For cannabis plants infected with the Hop Latent Viroid (HLVD), there are no effective cures at this time. It is possible to save contaminated plants via meristem tissue culture, but the procedure can take three to nine months and doesn't always produce plants that are viroid-free. Tissue culture remediation frequently has a cultivar-specific success rate. The time and effort required to preserve priceless heirloom cultivars will undoubtedly be expended by growers, but many others will discard contaminated plants and begin a new pheno quest to replace them.

The greatest method to defend your organization is undoubtedly through prevention. Cultivators can employ a variety of HLVD testing kits to confirm a suspected infection or spot asymptomatic plants. Regularly screening mother plants would help to guarantee that only clean plants enter production, especially before taking a round of cuttings. Additionally, cultivators must introduce new DNA from another facility with the utmost care. Before sharing a space with existing plants, new clones should be isolated and tested for HLVD and other infections.

A Case For Testing HLVd Using qPCR

With our youPCR Gender and THC/CBD testing, Verne Bioanalytics was the first firm to introduce Eiken Chemical Co, Ltd.'s revolutionary Loop-Mediated Isothermal Amplification (LAMP)-based testing to the cannabis industry. We gained a lot of knowledge from this venture and have some reasons to offer for why we have not yet used this patented technique for initial Hop Latent Viroid (HLVd) testing. First, binary inquiries like sex testing or the presence or absence of a specific allele are best suited for the LAMP technology. For this, LAMP is quick, affordable, and suitable for usage at the point of growth. LAMP is not the ideal technology, though, to address emerging biological issues like HLVd testing.

Here Are Some Things To Think About:

Internal Measures

Typically, LAMP is a single-plex response. Internal controls are essentially impossible because you can only amplify one target. Without internal controls, it is impossible to determine whether the plant was properly sampled. Negative results may be due to improper preparation, or they may actually come from a clean plant. Are you prepared to stake everything on that coin toss?

This issue doesn't exist with qPCR. In order to confirm that the DNA and RNA extraction was effective, we can utilize an internal cannabis control since we can employ different wavelengths to detect different targets. You run the danger of receiving many false negatives if internal controls aren't in place. With RNA preps that are used for virus and viroid identification, this is even more of an issue.

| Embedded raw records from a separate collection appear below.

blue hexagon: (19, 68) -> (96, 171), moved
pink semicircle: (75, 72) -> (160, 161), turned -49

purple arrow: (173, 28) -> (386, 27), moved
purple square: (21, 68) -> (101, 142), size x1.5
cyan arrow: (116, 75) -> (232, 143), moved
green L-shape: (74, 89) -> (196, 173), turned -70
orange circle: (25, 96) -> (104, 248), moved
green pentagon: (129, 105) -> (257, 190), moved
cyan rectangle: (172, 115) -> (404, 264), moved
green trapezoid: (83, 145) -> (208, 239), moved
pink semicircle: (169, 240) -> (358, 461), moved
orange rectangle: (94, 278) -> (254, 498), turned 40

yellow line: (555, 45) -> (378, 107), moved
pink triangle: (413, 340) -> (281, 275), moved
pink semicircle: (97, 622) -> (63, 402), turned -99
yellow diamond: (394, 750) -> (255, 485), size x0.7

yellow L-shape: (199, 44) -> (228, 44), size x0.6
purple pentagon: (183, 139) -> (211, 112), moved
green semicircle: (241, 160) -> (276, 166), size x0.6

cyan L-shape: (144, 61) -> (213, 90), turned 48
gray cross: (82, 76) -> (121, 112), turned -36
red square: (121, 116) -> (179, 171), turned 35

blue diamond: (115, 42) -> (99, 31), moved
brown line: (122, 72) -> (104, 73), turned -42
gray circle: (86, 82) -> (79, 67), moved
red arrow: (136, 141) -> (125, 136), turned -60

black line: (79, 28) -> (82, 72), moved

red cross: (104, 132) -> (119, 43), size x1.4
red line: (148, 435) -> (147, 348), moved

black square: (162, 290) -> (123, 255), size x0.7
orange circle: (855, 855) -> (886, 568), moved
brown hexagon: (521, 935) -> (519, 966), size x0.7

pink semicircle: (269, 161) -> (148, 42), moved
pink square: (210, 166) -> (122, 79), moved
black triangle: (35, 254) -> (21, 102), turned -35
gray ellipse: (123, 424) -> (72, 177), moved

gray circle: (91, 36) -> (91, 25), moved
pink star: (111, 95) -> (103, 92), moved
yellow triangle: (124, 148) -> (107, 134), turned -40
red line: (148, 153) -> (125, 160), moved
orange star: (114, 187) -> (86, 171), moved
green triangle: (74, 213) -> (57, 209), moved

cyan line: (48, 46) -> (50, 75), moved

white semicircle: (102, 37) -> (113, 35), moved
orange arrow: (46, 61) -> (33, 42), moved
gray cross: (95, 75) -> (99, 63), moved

One study by Dadouh et al. shows that there are 1,000–10,000 fold variations when RNA viruses are detected in patient noses. This study cautions against using a single viral Ct value in qPCR to estimate viral load since two Ct values are required to accurately quantify a viral load (host and pathogen). You can easily exceed your limit of detection (LOD) and remain unaware of it if the sampling can vary by 1,000–10,000 fold. For +/- tests that don't even offer a single Ct score, this is considerably worse.

Risk Of Contamination

Opening a tube containing amplified DNA or RNA runs the risk of bringing a PCR product into your facility and causing false positive results. Because LAMP amplification generates 10 times as much DNA as qPCR, it is 10 times more prone to contamination. This means that in your facility, a LAMP amplification tube should never be opened. Because of this, we never create qPCR or LAMP assays that call for the user to open the tube following amplification.

The Capacity To Calculate

The viroid Ct score and the host Ct score are the two pieces of information that you require in order to create a legitimate viroid load, in accordance with MIQE guidelines. Without both, it is impossible to determine if a plant is mildly sick, a false positive, or both. But why measure viral load? Why not simply demolish every plant that tests positive? Maybe, but if you don't know how much viroid is an issue, it's challenging to remove an heirloom mother plant based on a single LAMP test. Do you have ten copies or ten million copies? The 10 copies can include LAMP contamination or be false positives. More of an issue is the 10 Million copies. Given how little is known about HLVD Testing, we think the best place to start is with quantitative tools so growers can determine whether their practices are reducing viroid load or making things worse. Since no viroid load is delivered by the test, binary, LAMP-based tests are unable to accomplish this. To mimic the results of a fully quantitative test, one has to resort to hyper sampling 10–50 locations on the plant to observe if the percent positive increases noticeably.

Scalability

Several hundred tests, in our opinion, are insufficient to fully assess the level of HLVD Testing contamination in a facility. The test should be run in duplicate to triplicate on numerous plants at various times. Before you know it, you'll be in 96 well plates, therefore you need a platform that can handle the data torrent. Platforms for qPCR are excellent for this. For SARS CoV2 testing, many LAMP-based methods were created fast, but few were used in high volume manufacturing because the CT score was too important to ignore for determining who was contagious and who was merely carrying dead virus bits.